Russland: Offene Fragen nach dem Wahlsieg Putins

Veröffentlicht auf von Sepp Aigner

Der folgende Text von Anton Latzo ist von der Internet-Seite der Kommunistischen Plattform in der Linkspartei übernommen. ( http://www.die-linke.de/partei/zusammenschluesse/kommunistischeplattformderparteidielinke/mitteilungenderkommunistischenplattform/detail/zurueck/aktuelle-ausgabe/artikel/russland-nach-der-wahl/ ).

Antom Latzo schreibt auch für die Zeitschrift Theorie und Praxis http://theoriepraxis.wordpress.com/ .

Russland nach der Wahl

Prof.

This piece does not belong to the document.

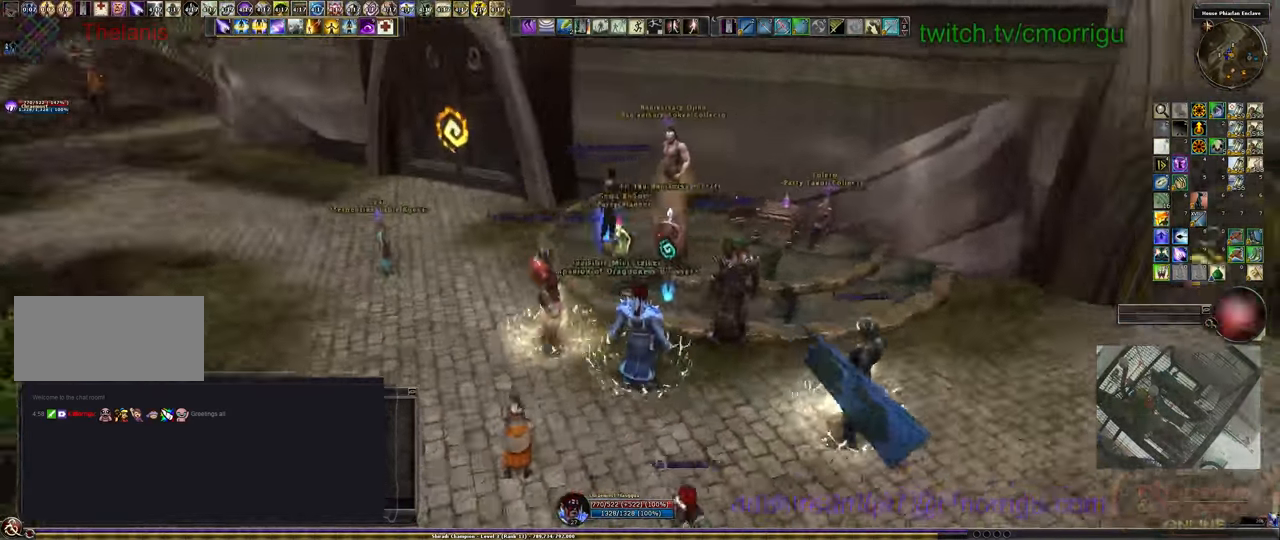
{"keys": [], "events": [[266, "w", "down"], [433, "w", "up"]]}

Dr. Anton Latzo, Langerwisch

 

Russland hat sich auf den Weg gemacht. Die Frage ist: Wohin? Die Wahlen haben die Frage noch nicht beantwortet. Die meisten Wahlprogramme haben Vorschläge gemacht, wer die Politik in den nächsten sechs Jahren gestalten soll. Weniger wurde die Frage beantwortet, wohin die Gesellschaft in Russland in der nächsten Zeit gehen wird. Klarer sind die Aussagen über die Außenpolitik des Landes.

Die Wahlen waren eine wichtige Episode, die personelle Voraussetzungen schafft. Natürlich ist es wichtig, wer gewonnen hat. Aber noch wichtiger ist es, die Frage zu beantworten, wohin die Reise geht, wie die angehäuften Widersprüche in Gesellschaft und in der Politik gelöst werden sollen.

Die Einschätzungen nehmen zu, die besagen, dass Russland sich am Scheideweg befindet. Entweder Russland findet zu einem Weg, die gewaltigen Destruktivkräfte in der Gesellschaft zu stoppen und den gesellschaftlichen Fortschritt zu ermöglichen, oder die Restauration kapitalistischer Verhältnisse wird so um sich greifen, dass nicht nur die Stabilität Russlands in Frage gestellt wird.

 

Die Wahlergebnisse

 

Mit 63,75 Prozent hat Wladimir Putin (Partei Einiges Russland) einen deutlichen Sieg errungen. Er verfügt damit über eine stabile Grundlage, um die konzeptionelle und praktische Arbeit in nächster Zeit so zu steuern, dass den gesellschaftlichen Erfordernissen des Landes Rechnung getragen wird und die Erwartungen von sehr breiten Kreisen der Bevölkerung erfüllt werden können.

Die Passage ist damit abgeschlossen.